The Maids is a bit of a nude girl in a fur coat: layers of marvellous frou-frou with nothing totally startling underneath. Jean Genet based his play on a real murder, in which two servant sisters hacked their mistress to death, but turned it into the least naturalistic of dramas.
It opens with the two sibs fantasising about being mistress and killer maid, though, unless you're a devotee, you won't know this is a masquerade until the Grande Dame - an upper-class creature so florid that she could be a man in drag - sweeps in. The fantasy is rehearsed again and again: it's hard to miss the points Genet is making about power, class and illusion, and, since no one is ever entirely being themselves, the play can also indulge bad acting. You can never blame anyone for seeming artificial in a play which shows actors making themselves into traditional females with frocks and tantrums and slap.
The sisters have been acted by men, and represented as centaurs. Neil Bartlett's production, in his own new translation, introduces a different twist: the three actors know all the parts, and switch between them from night to night. This is totally in tune with the play, and shines a light on the arbitrariness of most casting. The night I saw it, Hayley Carmichael was all fluid insouciance as the elder sister, and Kathryn Hunter, dark and scrunched-up as her sister. Geraldine Alexander played the mistress like a blank and scarey mannequin, in a doll-like wig.
Aptly mixing the harsh and the voluptuous, Bartlett and his designer Jonathan Swain have made a bower in a concrete bunker. Above the garage of the Old Ship Hotel, the scenes are played on a floor covered in rose petals and upturned crimson chandeliers with a backdrop of furs, satins and glittery gowns. It's wonderfully suggestive, not so wonderfully significant.

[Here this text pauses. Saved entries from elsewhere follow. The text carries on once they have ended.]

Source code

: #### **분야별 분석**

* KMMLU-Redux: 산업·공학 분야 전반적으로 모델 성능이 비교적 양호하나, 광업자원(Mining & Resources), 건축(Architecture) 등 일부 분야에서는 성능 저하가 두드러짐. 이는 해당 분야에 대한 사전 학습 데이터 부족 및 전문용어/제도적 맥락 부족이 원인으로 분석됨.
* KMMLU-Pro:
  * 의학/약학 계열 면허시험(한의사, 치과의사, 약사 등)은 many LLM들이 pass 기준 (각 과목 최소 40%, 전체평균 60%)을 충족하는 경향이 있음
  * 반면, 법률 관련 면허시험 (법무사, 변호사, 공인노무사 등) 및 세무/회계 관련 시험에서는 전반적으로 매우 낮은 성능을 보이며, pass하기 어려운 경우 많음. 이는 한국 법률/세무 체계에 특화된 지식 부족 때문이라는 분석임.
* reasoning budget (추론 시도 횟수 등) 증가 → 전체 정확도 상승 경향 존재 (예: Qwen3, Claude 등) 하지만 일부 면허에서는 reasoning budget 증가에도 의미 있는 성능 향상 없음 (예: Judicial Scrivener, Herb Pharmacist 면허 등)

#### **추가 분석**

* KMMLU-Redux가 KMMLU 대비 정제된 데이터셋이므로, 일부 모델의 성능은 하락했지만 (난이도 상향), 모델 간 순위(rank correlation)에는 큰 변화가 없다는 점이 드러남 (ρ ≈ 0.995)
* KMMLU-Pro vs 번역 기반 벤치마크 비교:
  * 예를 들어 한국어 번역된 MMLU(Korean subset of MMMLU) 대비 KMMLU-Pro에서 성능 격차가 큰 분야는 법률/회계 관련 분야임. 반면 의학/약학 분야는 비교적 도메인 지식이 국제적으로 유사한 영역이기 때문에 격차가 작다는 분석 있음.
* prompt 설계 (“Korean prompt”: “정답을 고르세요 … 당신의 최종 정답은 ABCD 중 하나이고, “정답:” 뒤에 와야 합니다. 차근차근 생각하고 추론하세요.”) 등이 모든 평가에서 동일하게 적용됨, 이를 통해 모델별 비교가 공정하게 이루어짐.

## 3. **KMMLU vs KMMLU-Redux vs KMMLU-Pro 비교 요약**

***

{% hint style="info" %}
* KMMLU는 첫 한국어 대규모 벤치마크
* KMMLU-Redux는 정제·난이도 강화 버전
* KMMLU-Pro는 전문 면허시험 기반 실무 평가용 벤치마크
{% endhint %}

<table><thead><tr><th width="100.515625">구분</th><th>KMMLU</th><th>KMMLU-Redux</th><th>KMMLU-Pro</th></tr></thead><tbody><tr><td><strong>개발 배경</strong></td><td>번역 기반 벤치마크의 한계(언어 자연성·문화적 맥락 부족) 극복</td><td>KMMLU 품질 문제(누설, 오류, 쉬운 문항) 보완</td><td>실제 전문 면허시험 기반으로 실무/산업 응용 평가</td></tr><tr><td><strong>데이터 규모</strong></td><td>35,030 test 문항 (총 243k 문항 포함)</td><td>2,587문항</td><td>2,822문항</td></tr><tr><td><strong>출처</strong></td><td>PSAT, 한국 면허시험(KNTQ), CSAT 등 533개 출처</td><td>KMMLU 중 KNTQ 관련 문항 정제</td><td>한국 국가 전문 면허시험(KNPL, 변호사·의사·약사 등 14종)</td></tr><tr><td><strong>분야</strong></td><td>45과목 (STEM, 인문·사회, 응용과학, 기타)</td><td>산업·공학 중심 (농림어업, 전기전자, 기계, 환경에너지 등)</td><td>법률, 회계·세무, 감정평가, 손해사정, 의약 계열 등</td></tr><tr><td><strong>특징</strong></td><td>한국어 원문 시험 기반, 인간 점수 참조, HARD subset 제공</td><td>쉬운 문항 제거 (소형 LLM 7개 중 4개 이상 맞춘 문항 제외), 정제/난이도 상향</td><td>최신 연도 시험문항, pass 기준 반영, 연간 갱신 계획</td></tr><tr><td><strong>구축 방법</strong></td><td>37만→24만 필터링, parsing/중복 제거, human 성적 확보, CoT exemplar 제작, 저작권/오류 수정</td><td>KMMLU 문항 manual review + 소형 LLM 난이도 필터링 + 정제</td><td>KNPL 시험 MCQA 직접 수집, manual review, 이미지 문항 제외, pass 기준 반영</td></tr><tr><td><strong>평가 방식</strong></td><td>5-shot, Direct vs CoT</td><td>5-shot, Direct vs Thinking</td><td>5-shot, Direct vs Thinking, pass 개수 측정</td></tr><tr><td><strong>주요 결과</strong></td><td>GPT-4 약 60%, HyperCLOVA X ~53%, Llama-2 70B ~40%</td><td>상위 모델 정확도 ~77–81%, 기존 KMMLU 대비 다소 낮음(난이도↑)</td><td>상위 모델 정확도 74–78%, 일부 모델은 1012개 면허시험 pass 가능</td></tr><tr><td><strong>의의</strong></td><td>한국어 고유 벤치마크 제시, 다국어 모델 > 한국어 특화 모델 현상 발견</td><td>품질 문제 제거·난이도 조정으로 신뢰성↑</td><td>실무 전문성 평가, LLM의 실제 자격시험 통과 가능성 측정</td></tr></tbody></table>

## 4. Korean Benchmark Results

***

This year's Brighton Festival is not so much site-specific as ingeniously scattered throughout the city, with few dramas being performed in theatres. Hydrocracker have tellingly brought together a number of short Pinter plays and positioned them in different parts of the handsome Town Hall, so that The New World Order - a man bullied by a torturer, a women crouching in a cell, a child gloatingly manipulated by a killer - is set in an old-world architecture of oak and honours boards and a dank basement. As so often with Pinter, the plays have shifted and darkened their meaning over time: what once looked far away now looks much nearer home.

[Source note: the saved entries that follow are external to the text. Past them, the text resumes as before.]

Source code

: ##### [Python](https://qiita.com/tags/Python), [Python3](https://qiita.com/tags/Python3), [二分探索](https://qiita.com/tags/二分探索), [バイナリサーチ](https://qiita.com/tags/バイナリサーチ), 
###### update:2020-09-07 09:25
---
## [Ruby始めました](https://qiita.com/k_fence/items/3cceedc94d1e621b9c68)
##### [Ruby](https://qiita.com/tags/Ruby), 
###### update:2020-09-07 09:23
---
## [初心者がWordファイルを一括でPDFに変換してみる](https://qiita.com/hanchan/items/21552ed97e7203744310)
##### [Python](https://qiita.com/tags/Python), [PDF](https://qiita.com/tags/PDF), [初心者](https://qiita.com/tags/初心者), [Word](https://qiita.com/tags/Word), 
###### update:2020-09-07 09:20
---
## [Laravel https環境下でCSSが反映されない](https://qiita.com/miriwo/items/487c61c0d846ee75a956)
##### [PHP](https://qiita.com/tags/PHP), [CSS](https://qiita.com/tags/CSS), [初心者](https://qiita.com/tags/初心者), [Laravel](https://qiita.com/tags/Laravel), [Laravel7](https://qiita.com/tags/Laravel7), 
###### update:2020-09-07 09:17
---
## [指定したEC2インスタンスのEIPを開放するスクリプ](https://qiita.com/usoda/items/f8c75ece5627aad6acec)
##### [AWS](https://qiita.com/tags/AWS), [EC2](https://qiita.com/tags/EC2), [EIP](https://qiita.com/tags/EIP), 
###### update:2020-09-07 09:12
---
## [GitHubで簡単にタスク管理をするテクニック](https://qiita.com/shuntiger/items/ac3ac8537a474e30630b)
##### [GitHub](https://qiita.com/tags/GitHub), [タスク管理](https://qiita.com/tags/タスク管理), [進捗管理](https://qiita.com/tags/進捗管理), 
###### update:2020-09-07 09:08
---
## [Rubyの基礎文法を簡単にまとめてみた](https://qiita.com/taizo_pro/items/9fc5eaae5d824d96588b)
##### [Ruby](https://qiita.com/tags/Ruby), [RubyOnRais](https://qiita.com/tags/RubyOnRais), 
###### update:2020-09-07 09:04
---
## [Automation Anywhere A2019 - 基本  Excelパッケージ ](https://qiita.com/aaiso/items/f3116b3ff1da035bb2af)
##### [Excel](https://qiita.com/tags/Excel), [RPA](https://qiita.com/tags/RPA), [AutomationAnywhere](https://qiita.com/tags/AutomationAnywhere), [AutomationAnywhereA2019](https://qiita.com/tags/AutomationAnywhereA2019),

Directed by Declan Donnellan, the Maly Theatre's production of The Three Sisters at London's Barbican is - and you feel it even through Russian and surtitles - a deep, rich rendering of the play. Far from being bowed down by yearning, the sisters begin as angry and boisterous. When desolation strikes, it is the more bitter - Nelly Uvarova's Irina manages to make 'Moscow' sound like three different kinds of illness - but also inevitable. Throughout the play, lovers whisper to each other over huge dusky spaces - as if Mother Russia was determined to shoulder her way between them.

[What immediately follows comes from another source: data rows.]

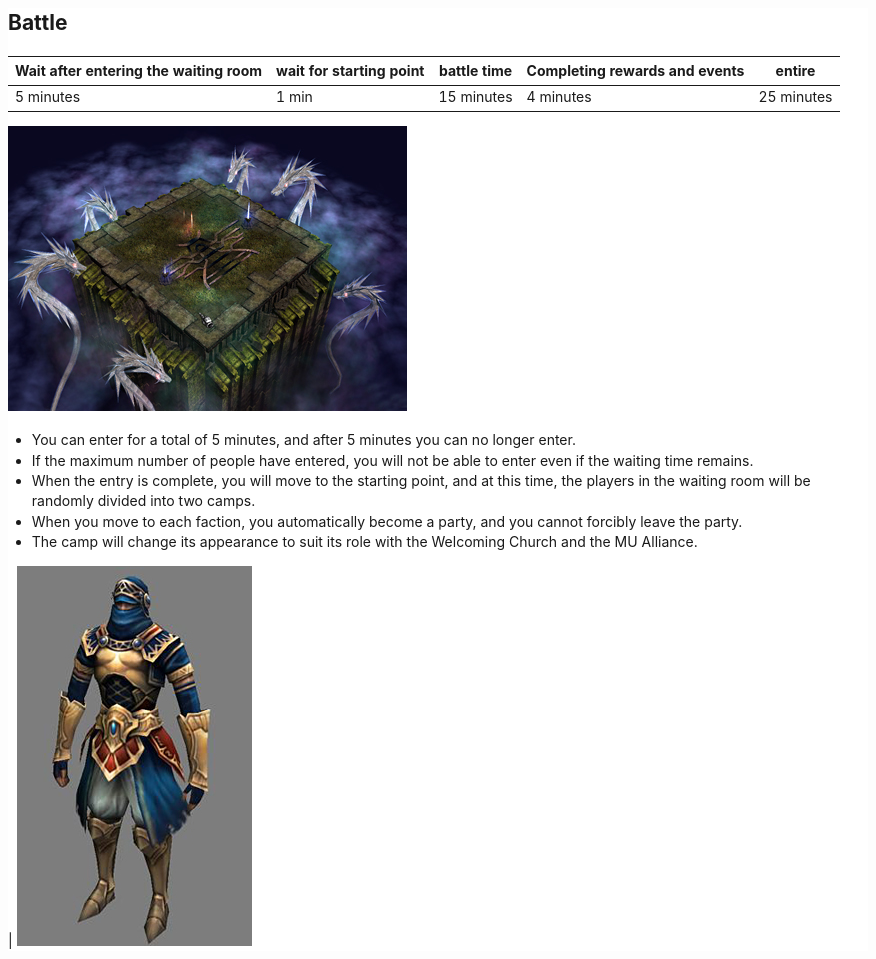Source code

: ## Battle

| Wait after entering the waiting room | wait for starting point | battle time | Completing rewards and events | entire     |
| ------------------------------------ | ----------------------- | ----------- | ----------------------------- | ---------- |
| 5 minutes                            | 1 min                   | 15 minutes  | 4 minutes                     | 25 minutes |

![](./img/upd_temple_data04.jpg "waiting room")

- You can enter for a total of 5 minutes, and after 5 minutes you can no longer enter.
- If the maximum number of people have entered, you will not be able to enter even if the waiting time remains.
- When the entry is complete, you will move to the starting point, and at this time, the players in the waiting room will be randomly divided into two camps.
- When you move to each faction, you automatically become a party, and you cannot forcibly leave the party.
- The camp will change its appearance to suit its role with the Welcoming Church and the MU Alliance.

| ![](./img/upd_temple_data05.jpg "Welcoming denomination | ")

The silver birches of Turkey transform the Arcola - the audiences pick their way through a beautiful forest to their seats - for Leyla Nazli's first play: both tantalising and confusing as it crams into a tiny space Communist rebels, family deaths, herds on the mountains, love among the maidens. Silver Birch House is the start of an Orient Express Season, which will bring the Turkey of the theatre's founders to the Dalston area with its large Turkish and Kurdish population. Another first for the seven-year-old stage perched in an old textile factory.